Most of them died. And there was a pheasant hunter in New Jersey, last fall, who was found dead beside his dead dog in the center of a patch of brush that had been leveled in some sort of frenzy. Neither man nor dog had a single wound of any sort. There were four fishermen found in the Dakotas, alleged to have died of poisoned mushrooms gathered in the wilds. But at least one of the four loathed mushrooms; he wouldn’t have tasted them. And there were cases of experienced guides, scouting the prospects for next-season hunting, who did not return from territory that was wholly familiar to them. One or two were found dead in their scattered blankets, by the ashes of dead fires; others were not found at all. And there were many tales of game animals found dead with the signs of battle all about them. Something unknown was taking toll of game and men.
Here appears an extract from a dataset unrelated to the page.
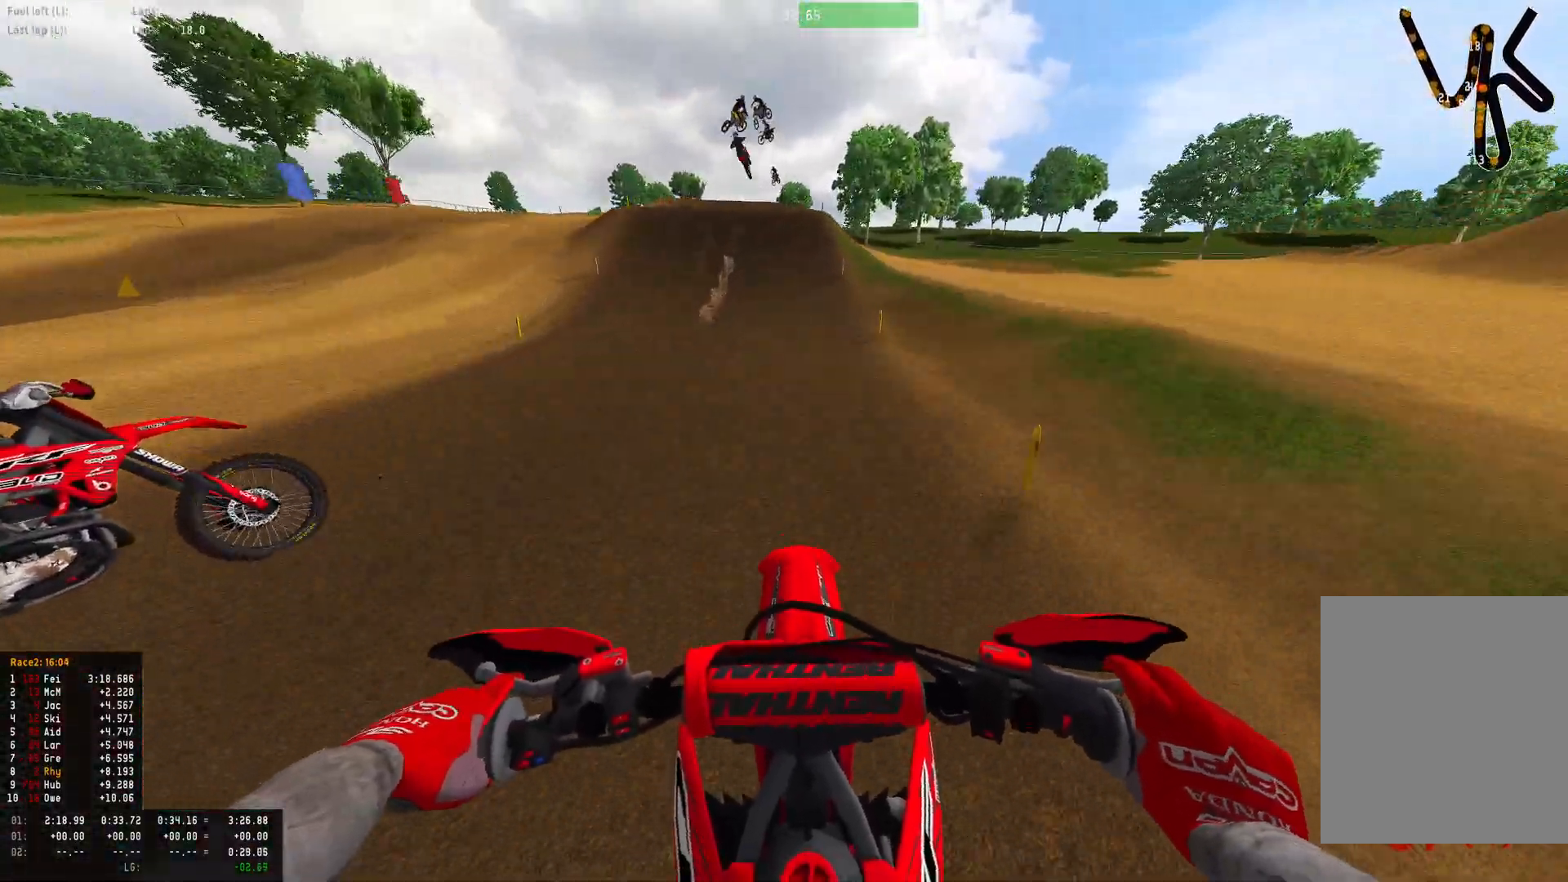
{"buttons": ["R1"], "left_stick": "center", "right_stick": "center", "events": [[267, "right_stick", "center"], [433, "R1", "down"], [500, "R2", "up"]]}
It was Lane’s profession to go to places where there was good hunting and fishing, and then write articles about it, mostly for the magazine Forest and Field. Before this recent spate of murders in the wilderness, it had been a pleasant one. But Lane was a sportsman before he was a writer, and he was upset by the wanton killing of game—not killing for food, but scornfully leaving the murdered creatures to rot after they had defended themselves gallantly. Forest and Field had taken note of the matter. It was a sportsman’s magazine only, so it was not moved by reports of a ten-year-old boy’s having been found suffocated in Euclid Park, in Cleveland, and of the death of two children picking blackberries on the outskirts of Englewood, New Jersey, and of an elderly couple’s having been found dead in an open car near Sarasota, Florida. These human deaths seemed accidents. Nobody connected them with a common cause. It was Lane and his fellow sportsman who insisted that what was happening to wild creatures and good hunting dogs needed looking into. As a public service, Forest and Field had commissioned Lane to find out what was going on. He’d been at it for months, now, with no results—not even credible suspicions.